Nous avons identifiés des objectifs tel que l’insertion des femmes dans l’économie, l’agriculture durable, le renforcement des institutions ou encore la création d’emploi. L’essentiel est de rester à l’écoute des pays. Je crois que les pays se sont approprié la dimension développement durable de cette « boîte à outils » dans laquelle ils peuvent puiser. Nous agissons toujours à la demande des pays ou de leurs institutions. Une fois que la demande est reçue, nous procédons à un diagnostic. Cela nous permet de comprendre les forces et les faiblesses et d’établir une stratégie qui suppose une validation par le pays et, par la suite, la mise en place d’un programme. Notre savoir-faire est constitué par la gestion des chaines de valeur, l’amélioration de la compétitivité des PME, l’intelligence et connexion aux marchés, le dialogue public-privé, ou encore l’amélioration de l’environnement des affaires. Tout ceci en vue d’utiliser le commerce comme levier pour la réduction de la pauvreté.

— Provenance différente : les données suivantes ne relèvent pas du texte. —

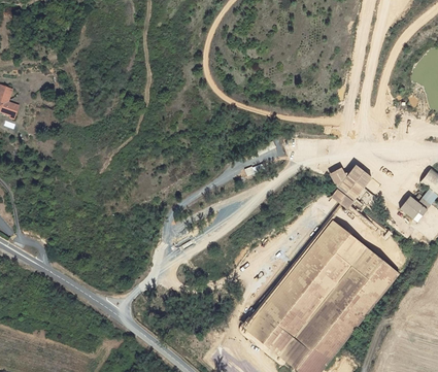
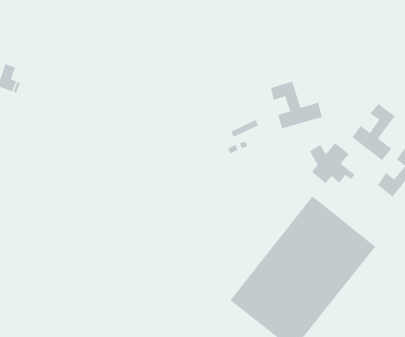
building: none -> [271,81,322,129]
building: none -> [351,103,395,161]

Quels conseils donneriez-vous aux jeunes femmes qui aspirent à occuper des fonctions internationales importantes ?
Soyez vous-mêmes, ne vous fixez pas de limites, faites sauter les barrières, soyez passionnées par ce que vous faites. J’ai rencontré des centaines de femmes actives dans tous les domaines, elles sont portées par une énorme volonté de réussir, mais cette réussite nécessite un partenariat fort entre hommes et femmes.
Pour ma part, ce sont aussi des hommes qui ont cru en mes capacités et m’ont aidé à avancer dans ma carière.
La femme, ce n’est pas seulement une question pour les femmes, c’est une question pour les sociétés.